As to family and friends, it came as a huge shock to me to watch people I thought I could truly rely on draw away from me since I've had this illness. By that I don't mean that they literally go out of my life but for instance, my daughter who is 22 has always been like my best friend really. Nowadays, she looks actively bored if I start talking about my conditions. When I suddenly wince if I get a pain, she gets this 'oh god, what now?' look.
And as has already been mentioned, people do tend to think of heart things as 'routine' so unless they've had it themselves, you may as well tell folks you've got a boil on your backside.
Then there's the good old 'well, it could be worse' thing that I certainly hear from lots of people. It makes me want to say 'yeah and it could be very lot better too' but that would sound selfish. You know when people say 'there's always someone worse off'? I've never understood the concept of why that's meant to make us feel better. We're supposed to be glad that someone else is suffering more than us? Yippeee! Just yesterday, I went into where I work to talk to my manager about coming back to work. It's scheduled for the beginning of August unless anything else goes wrong, and after we'd talked about what restrictions there are on what I can do, she said 'well, it could be worse. Think of all those people in that awful earthquake'... erm, did I compare myself to an earthquake victim??? What she was subconsciously doing was looking for something to compare my problem to - something devastating but worse, because by doing that, my problems don't seem so bad, so she won't have to feel bad for me or about me... cos 'it could be worse.'
So, to conclude this long reply
I think the reactions of those closest to us, as well as almost any interaction we have with others who have to deal with us and our ailments, involve fear responses.
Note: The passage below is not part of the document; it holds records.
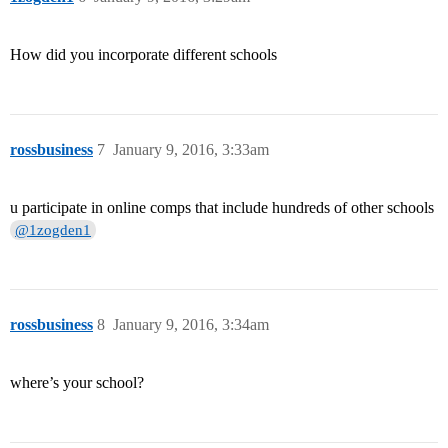
How did you incorporate different schools
rossbusiness
7
January 9, 2016, 3:33am
u participate in online comps that include hundreds of other schools
@1zogden1
rossbusiness
8
January 9, 2016, 3:34am
where’s your school?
Fear responses can be almost anything in nature -anger, sadness, alarm, denial to name just a few - and as
we represent the thing they are scared of, potentially fatal illness, they subconsciously choose to minimise the damage to their own psychological wellbeing by minimising what's happening to us. I also think this particularly pertains to young people who have potentially deadly illnesses. It's expected that old people will get ill so we all go into auto-sympathy mode when elderely people are seriously ill, but nobody wants to look at a young person with serious illness and think 'shi*, if it can happen to that person, it could happen to me too!'
Just my thoughts and maybe they're total crap
I should say that I have been more than pleasantly surprised at how supportive and helpful some people have been and I'm not looking to say everyone in my life is being dismissive. I'm sure you're not either Aaron, but the fact is, people do tend to get empathy/sympathy fatigue, which is why forums like this exist. If we could all share our fears and thoughts with those close to us,
every time we have a concern or just want to let off steam, would any of us be here posting? I doubt it.